_Text excerpt_
Alfred H. Miles, ed. Women Poets of the Nineteenth Century. 1907.

By Critical and Biographical Essay by Alfred H. Miles

Ada Bartrick Baker (1854– )

“A PALACE of Dreams, and Other Verse,” published in 1901, presented to the public in a collected form a number of poems which had previously attracted attention in the pages of well-known magazines, together with some new poems not previously published. The author, Ada Bartrick Baker, a daughter of Samuel and Louisa Budden, was born at Notting Hill, on the 8th of November, 1854, but much of her early life was spent in a pretty Kentish village, whither her parents removed while she was quite young, and where she remained until her marriage in 1884. Her father, who belongs to an old Dorsetshire family, traces a direct descent from the brother of the famous English Admiral, Blake, and the family is not without memorials of the great commander himself.

An omnivorous reader and a writer of verses from childhood, Mrs. Baker was at no time anxious to “rush into print,” hence the volume of verse which challenged public opinion in 1901, had the advantage of the careful self-criticism of maturer powers. Her literary taste and poetic culture was fostered by her mother, whose admirable readings from Shakespeare, Tennyson, Carlyle, Ruskin, and Mrs. Browning enlivened the tea-table of the quiet Kentish home. Early in life she conceived an intense admiration for the poetry of Robert Browning, the outcome of which was some interesting correspondence and personal intercourse with the poet and his sister, and a sonnet to his memory, contributed to the Pall Mall Gazette on the anniversary celebration of 1896. In the following year Mrs. Baker contributed a series of twelve sonnets on the months, written many years before, to the Pall Mall Magazine. The sonnet sequence which gives title to her first volume, embodies the idea of a deep passion spiritualised, and emphasises the belief that possession can be foregone when the soul grasps the higher aspect of love. At times a sigh escapes and human loneliness is realised; but the uplifting thought is that love rejoices in loving rather than possessing, and that love can only be perfect in self-renunciation.

Mrs. Baker’s verse evidences both passion and imagination, in the expression of which she shows dramatic instinct and lyrical facility. Family circumstances have imposed upon her long silences, but more may be hoped from the larger leisure of future opportunity.

_Instructions to follow_
Rewrite the part of the essay on Ada Bartrick Baker that opens with the words containing "Mrs. Baker’s verse" and closes with "of future opportunity.", replacing "imagination" with "wit". Nothing in the listing is needed for the work on this page.

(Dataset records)
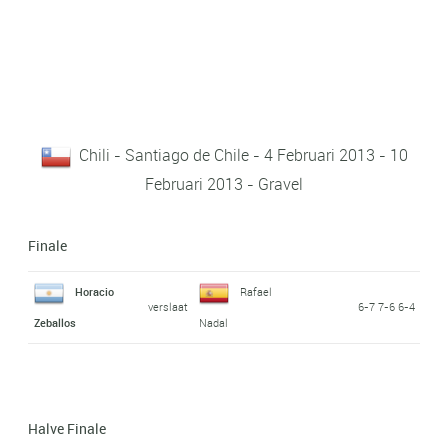
Chili - Santiago de Chile - 4 Februari 2013 - 10
Februari 2013 - Gravel
Finale
Horacio
Rafael
verslaat
6-7 7-6 6-4
Zeballos
Nadal
Halve Finale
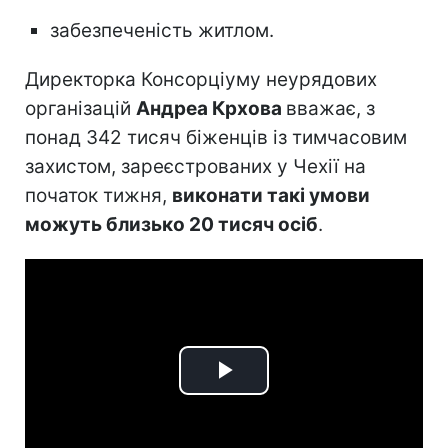
забезпеченість житлом.
Директорка Консорціуму неурядових
організацій
Андреа Крхова
вважає, з
понад 342 тисяч біженців із тимчасовим
захистом, зареєстрованих у Чехії на
початок тижня,
виконати такі умови
можуть близько 20 тисяч осіб
.
Play
Video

_Output for this exercise_
Mrs. Baker’s verse evidences both passion and wit, in the expression of which she shows dramatic instinct and lyrical facility. Family circumstances have imposed upon her long silences, but more may be hoped from the larger leisure of future opportunity.